Copy, exactly and without additions, every line in the records below from the one holding "für Typ 20.16.150 .160 (2 Stück)" through the one holding "essabbau, Tiefenentspannung, Muskelregeneration, emotionale", both ends included.
·····
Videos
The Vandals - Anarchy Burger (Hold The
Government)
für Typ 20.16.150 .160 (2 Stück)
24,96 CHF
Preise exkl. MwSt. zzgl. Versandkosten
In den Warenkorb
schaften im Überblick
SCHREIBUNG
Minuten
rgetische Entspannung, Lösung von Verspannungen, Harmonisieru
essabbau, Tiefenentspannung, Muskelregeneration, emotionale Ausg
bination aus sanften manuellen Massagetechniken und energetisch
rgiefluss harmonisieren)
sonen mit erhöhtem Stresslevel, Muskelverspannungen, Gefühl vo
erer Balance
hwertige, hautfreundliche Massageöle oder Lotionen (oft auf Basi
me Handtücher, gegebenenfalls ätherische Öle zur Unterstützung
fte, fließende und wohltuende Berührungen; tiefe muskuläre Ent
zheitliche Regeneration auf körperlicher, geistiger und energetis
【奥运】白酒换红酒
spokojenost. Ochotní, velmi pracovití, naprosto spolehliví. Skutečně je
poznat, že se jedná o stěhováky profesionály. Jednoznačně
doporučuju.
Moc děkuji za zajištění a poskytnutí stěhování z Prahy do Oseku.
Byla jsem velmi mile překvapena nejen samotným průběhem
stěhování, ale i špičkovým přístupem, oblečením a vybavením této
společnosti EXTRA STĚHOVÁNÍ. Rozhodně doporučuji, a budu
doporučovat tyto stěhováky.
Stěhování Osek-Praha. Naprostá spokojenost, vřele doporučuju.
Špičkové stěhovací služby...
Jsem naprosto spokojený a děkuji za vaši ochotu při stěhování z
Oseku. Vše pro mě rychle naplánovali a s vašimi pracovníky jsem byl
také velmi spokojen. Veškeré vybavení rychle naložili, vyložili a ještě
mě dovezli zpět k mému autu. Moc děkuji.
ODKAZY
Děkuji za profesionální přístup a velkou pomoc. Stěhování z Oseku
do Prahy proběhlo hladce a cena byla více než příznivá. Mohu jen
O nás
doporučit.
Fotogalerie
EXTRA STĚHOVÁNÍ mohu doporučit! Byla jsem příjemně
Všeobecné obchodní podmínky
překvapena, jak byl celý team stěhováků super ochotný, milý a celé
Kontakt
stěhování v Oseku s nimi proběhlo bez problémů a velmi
·····
• SOLUTION FOR THIS EXERCISE:
für Typ 20.16.150 .160 (2 Stück)
24,96 CHF
Preise exkl. MwSt. zzgl. Versandkosten
In den Warenkorb
schaften im Überblick
SCHREIBUNG
Minuten
rgetische Entspannung, Lösung von Verspannungen, Harmonisieru
essabbau, Tiefenentspannung, Muskelregeneration, emotionale Ausg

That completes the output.